* **PASSAGE**:
******************************

- Born: Raymond Henry Bonham Carter 19 June 1929 Paddington, England
- Died: 17 January 2004 (aged 74) London, England
- Occupation: Banker
- Years active: 1958–2004
- Spouse: Elena Propper de Callejón ​ ​(m. 1958)​
- Children: 3, including Edward and Helena
- Parent(s): Sir Maurice Bonham-Carter Violet Asquith, Baroness Asquith of Yarnbury
- Family: Bonham Carter

= Raymond Bonham Carter =

British banker (1929–2004)

Raymond Henry Bonham Carter (19 June 1929 – 17 January 2004) was a British banker and a member of the prominent Bonham Carter family.

==Early life==
He was born in Paddington, London, into the prominent British Bonham Carter family, to Sir Maurice Bonham-Carter, a politician and cricketer, and his wife, Lady Violet Asquith, a political activist who was created Baroness Asquith of Yarnbury in 1964. Her father was H. H. Asquith, who served as Prime Minister from 1908 to 1916 and became the 1st Earl of Oxford and Asquith in 1925.

His elder siblings were Cressida Ridley, Laura Grimond and Mark Bonham Carter, Baron Bonham-Carter. He was educated at St. Ronan's School, Hawkhurst, Winchester College and Magdalen College, Oxford, graduating in 1952. He then went to Harvard.

==Career==
At various times, he held senior posts with the Bank of England (1958–1963), the International Monetary Fund (1961–1963), Warburgs (1963–1977), and the Department of Industry (1977–1979).

==Personal life, illness and death==
In 1958, he married Elena Propper de Callejón, daughter of Spanish diplomat Eduardo Propper de Callejón and his Franco-Austrian Jewish wife, Hélène Roberte Fould-Springer. Together, they had three children:
- Edward Henry Bonham Carter (born 24 May 1960), Vice Chairman of fund management group Jupiter Fund Management.
- Thomas David Bonham Carter (born 8 December 1961), who manages a corporate governance agency.
- Helena Bonham Carter (born 26 May 1966), a twice Academy Award-nominated actress.

In 1979, he was diagnosed with a brain tumour, which was removed by surgery, but left him quadriplegic and partially blind.

Bonham Carter died on 17 January 2004.

******************************

* **SOURCE MATERIAL**:
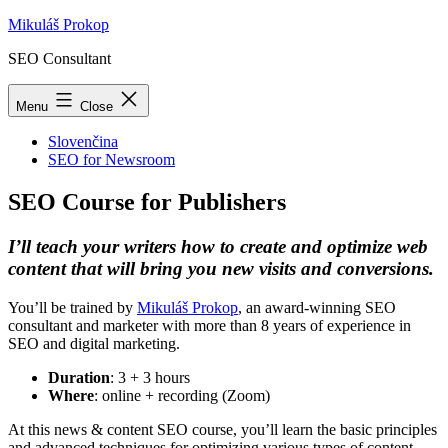
Skip
Mikuláš Prokop
to
SEO Consultant
content
Menu
Close
Slovenčina
SEO for Newsroom
SEO Course for Publishers
I’ll teach your writers how to create and optimize web
content that will bring you new visits and conversions.
You’ll be trained by
Mikuláš Prokop
, an award-winning SEO
consultant and marketer with more than 8 years of experience in
SEO and digital marketing.
Duration
: 3 + 3 hours
Where
: online + recording (Zoom)
At this news & content SEO course, you’ll learn the basic principles
and advanced techniques for optimizing various types of content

******************************

* **TO DO**:
a - Copy the part of the Raymond Bonham Carter article between "- Thomas David" and "and partially blind.", inclusive.
b - According to the Raymond Bonham Carter article, which Oxford college did he attend?

* **RESULTS BY TASK**:
a -
- Thomas David Bonham Carter (born 8 December 1961), who manages a corporate governance agency.
- Helena Bonham Carter (born 26 May 1966), a twice Academy Award-nominated actress.

In 1979, he was diagnosed with a brain tumour, which was removed by surgery, but left him quadriplegic and partially blind.

b - Magdalen College, Oxford.